I was impressed that they were able to hit that nerve in me, as I'm the person who could never watch the episodes on ER when they were in the NICU because of the gross oversimplifications and inaccuracies. But with this, so far, I'm in...maybe it's the whole Lauren Graham/Craig T. Nelson combo, not sure.

Yes, so the whole "It's my team" business at the end was fairly unbelievable, but I'm forgiving them that on the promise that they will ultimately help more people understand the sometimes quieter, more subtle, but no less gut-wrenching, struggles of having a child with autism. Don't let me down, NBC.

Monday, March 1, 2010

Impossible Things

The theme for right now is "Doing Things You Don't Think You Can Do."

Say, for instance, that New York has a crazy huge snowstorm on the very same weekend you have booked a visit. You get a call at 4 a.m. from a machine that heartlessly tells you your flight is canceled. Do you take it as a sign from the universe that you are not to visit the Big Apple at this time?

No, you get online and rebook! Connection through Boston? Sure, why not? And when you get to Boston, and they tell you that there are no planes flying into New York, do you just forgo the money you've already paid for that New York hotel room and find a room in Boston? Hell no!
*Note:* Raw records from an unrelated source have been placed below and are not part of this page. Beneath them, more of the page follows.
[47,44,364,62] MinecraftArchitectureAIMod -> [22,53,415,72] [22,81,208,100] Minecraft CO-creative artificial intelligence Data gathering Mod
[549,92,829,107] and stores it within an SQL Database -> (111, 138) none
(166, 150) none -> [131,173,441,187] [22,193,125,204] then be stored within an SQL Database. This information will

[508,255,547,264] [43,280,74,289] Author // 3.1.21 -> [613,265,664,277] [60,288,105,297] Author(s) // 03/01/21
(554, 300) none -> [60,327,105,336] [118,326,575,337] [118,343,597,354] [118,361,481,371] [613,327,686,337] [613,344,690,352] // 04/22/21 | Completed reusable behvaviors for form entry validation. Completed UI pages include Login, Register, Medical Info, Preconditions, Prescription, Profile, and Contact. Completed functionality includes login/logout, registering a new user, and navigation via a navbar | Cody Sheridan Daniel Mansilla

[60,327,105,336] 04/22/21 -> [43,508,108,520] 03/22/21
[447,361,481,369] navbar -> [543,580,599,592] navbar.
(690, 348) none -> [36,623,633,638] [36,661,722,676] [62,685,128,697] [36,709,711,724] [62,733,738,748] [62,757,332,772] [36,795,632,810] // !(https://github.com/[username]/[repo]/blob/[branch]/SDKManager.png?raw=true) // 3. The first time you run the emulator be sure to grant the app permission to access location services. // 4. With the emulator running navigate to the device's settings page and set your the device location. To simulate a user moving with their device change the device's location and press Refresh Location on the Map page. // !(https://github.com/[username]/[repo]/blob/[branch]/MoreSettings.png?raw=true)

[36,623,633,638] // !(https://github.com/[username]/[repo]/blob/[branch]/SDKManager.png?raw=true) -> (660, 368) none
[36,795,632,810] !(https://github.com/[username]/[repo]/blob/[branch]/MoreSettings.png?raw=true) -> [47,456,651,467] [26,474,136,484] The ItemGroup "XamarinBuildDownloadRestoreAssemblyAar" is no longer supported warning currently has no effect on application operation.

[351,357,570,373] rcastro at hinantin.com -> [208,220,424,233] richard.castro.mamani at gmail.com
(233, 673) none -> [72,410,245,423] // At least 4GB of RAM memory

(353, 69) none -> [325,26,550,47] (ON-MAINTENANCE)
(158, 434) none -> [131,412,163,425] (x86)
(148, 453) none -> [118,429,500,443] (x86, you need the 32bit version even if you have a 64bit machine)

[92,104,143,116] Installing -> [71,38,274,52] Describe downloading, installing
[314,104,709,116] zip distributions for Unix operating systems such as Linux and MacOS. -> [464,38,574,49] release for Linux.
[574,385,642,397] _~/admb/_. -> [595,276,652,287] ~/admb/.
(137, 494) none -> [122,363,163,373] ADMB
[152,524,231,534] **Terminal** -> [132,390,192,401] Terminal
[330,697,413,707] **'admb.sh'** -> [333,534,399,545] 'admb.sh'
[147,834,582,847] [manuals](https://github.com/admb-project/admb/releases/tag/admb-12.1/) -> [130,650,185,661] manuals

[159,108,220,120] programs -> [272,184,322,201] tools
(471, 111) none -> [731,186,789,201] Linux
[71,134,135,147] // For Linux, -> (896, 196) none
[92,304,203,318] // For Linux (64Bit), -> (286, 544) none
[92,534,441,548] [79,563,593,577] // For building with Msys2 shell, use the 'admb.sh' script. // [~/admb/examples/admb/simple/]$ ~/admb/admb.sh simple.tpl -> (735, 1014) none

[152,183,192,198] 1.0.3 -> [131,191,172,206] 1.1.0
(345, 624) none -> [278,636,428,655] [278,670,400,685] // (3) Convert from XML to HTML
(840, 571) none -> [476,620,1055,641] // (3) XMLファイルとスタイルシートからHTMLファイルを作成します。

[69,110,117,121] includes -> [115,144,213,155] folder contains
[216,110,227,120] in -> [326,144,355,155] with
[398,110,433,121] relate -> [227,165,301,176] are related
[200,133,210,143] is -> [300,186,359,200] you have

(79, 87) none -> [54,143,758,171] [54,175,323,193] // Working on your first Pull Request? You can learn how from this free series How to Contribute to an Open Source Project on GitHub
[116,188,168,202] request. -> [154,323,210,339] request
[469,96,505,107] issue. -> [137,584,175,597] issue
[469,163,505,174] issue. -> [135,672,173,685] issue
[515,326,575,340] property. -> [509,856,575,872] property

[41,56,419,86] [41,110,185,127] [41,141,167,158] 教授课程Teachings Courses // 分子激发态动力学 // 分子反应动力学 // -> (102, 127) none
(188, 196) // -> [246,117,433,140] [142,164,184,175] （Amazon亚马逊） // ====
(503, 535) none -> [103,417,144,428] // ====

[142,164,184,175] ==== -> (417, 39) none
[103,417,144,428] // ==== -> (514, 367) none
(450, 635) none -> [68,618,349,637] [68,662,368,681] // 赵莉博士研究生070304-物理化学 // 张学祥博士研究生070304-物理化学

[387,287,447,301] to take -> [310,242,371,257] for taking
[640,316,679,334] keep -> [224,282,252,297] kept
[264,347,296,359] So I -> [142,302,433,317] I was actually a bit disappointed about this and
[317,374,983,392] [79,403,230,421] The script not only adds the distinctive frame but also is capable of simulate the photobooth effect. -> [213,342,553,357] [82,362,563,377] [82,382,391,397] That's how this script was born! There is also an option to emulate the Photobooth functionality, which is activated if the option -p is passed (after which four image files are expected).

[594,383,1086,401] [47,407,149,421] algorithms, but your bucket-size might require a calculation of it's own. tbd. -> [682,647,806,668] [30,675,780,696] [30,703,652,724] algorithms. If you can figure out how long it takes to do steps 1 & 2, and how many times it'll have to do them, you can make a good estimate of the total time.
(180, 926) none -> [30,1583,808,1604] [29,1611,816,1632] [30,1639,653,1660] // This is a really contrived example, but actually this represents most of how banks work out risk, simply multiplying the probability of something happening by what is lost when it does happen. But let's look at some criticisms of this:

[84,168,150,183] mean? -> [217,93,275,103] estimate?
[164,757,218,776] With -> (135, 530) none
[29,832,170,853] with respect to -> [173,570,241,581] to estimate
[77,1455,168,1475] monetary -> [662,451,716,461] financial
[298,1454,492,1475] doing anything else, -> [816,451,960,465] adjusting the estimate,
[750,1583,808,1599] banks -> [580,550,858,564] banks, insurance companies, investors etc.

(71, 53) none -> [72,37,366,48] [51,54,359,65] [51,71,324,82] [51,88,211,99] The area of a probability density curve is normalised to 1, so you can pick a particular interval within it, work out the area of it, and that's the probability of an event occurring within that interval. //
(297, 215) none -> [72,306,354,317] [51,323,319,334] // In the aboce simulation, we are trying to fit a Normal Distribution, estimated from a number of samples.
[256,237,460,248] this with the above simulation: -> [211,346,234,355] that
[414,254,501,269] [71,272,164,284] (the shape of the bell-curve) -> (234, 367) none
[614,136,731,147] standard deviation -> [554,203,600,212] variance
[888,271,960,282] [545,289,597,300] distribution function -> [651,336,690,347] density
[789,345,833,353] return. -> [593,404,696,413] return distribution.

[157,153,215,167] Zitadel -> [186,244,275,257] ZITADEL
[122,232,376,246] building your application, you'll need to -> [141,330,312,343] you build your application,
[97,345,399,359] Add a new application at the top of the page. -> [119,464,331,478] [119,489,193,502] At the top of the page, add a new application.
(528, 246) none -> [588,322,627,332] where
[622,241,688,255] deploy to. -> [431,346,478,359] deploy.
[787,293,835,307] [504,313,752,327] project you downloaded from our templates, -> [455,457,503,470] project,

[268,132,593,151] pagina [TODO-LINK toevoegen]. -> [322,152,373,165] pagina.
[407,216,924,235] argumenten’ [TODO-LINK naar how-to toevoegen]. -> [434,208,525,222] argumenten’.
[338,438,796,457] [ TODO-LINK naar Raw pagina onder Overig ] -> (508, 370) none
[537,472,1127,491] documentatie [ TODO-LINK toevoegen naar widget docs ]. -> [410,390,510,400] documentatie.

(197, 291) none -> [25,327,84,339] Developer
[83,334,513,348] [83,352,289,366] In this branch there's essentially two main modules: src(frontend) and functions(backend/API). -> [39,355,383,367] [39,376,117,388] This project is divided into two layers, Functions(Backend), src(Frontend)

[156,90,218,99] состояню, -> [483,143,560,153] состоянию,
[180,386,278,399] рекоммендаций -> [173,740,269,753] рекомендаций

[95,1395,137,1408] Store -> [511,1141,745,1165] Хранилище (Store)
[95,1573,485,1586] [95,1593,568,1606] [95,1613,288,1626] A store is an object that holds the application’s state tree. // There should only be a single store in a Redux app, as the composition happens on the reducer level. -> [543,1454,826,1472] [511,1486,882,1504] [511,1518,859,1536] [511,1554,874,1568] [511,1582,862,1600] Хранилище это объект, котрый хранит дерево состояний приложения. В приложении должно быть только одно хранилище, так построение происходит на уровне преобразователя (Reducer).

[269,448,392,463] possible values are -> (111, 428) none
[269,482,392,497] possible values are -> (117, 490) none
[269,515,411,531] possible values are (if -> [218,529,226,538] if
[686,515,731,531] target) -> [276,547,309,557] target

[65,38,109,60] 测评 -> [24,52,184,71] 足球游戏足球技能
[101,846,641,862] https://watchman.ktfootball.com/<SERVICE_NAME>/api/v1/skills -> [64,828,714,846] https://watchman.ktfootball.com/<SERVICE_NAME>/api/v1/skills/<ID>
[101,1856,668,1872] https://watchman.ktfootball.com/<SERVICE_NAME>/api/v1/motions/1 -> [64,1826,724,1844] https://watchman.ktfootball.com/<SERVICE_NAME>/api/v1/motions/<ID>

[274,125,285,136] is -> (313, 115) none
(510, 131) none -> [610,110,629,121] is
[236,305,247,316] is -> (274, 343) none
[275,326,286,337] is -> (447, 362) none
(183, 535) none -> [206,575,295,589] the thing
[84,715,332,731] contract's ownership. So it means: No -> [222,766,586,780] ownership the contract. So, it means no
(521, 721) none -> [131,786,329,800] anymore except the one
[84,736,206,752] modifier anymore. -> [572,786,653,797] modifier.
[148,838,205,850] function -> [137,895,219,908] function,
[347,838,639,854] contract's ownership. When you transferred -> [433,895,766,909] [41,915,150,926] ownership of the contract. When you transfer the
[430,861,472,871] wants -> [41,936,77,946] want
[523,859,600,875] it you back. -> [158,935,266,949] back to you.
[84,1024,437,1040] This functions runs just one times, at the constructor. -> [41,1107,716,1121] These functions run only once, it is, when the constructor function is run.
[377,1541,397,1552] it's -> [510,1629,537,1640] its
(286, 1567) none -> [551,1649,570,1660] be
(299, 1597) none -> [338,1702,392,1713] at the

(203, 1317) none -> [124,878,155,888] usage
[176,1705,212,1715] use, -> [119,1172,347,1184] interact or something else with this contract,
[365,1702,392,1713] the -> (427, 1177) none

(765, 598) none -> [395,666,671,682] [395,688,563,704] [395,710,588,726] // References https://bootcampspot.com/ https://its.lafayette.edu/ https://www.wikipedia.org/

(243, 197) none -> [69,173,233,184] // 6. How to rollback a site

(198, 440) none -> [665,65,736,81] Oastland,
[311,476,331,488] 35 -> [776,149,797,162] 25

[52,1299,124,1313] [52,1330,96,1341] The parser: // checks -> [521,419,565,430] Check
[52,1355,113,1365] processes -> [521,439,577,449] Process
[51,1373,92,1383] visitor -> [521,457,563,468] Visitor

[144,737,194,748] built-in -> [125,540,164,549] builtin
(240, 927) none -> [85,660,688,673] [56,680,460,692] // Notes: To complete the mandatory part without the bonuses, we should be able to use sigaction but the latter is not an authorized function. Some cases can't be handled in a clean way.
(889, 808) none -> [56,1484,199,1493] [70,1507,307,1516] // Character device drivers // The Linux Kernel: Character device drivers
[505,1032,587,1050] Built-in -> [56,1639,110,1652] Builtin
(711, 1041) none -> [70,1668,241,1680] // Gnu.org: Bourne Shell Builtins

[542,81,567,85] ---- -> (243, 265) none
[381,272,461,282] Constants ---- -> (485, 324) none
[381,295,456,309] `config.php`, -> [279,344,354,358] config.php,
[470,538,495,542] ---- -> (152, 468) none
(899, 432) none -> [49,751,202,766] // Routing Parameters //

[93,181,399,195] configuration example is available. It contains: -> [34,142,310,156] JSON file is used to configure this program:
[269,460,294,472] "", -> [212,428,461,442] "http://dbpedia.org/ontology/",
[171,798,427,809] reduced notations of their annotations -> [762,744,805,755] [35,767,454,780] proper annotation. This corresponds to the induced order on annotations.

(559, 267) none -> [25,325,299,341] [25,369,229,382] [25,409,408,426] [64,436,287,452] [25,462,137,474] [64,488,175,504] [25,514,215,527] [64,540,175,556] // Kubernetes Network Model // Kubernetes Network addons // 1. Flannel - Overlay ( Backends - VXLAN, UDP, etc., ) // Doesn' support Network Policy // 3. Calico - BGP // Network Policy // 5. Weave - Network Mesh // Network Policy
You magically find a "shuttle" flight that somehow can fly to New York.

And when they tell you the brakes are malfunctioning, so you have to get off that shuttle plane and get on a different plane, do you finally give in and say, "Ok, clearly I am not meant to get to New York today"? No, you file off that plane and onto the next one and don't even bat an eyelash when you are delayed another hour by the news that your flight is too heavy and someone must get off - no wait, they can get back on - no wait, we're too heavy - no, I guess we're okay. Nope, you are determined to get to that blizzard-stricken city even if every single business is closed when you arrive. (Turns out it had completely stopped snowing by the time we got there. Go us!)

Or, how about your spouse had a child with someone back when he was a teenager and, despite the passage of nearly two decades, they cannot hold a phone conversation without one of them becoming violent.

Say the ex calls in tears over the latest reckless decision said child has made (it took a few weeks to get back to her). After years of seeing the ex's selfishness and neglect erode said child's psyche, do you tell her what she can do with those tears, or do you just...listen. Because you're a mother too. Because she obviously has no one else to tell. Because you might have a slight morbid curiosity about how her mind works. Because, for once, you know how she feels.

Sometimes the thing you don't think you can do turns out to be the only thing you really could have done.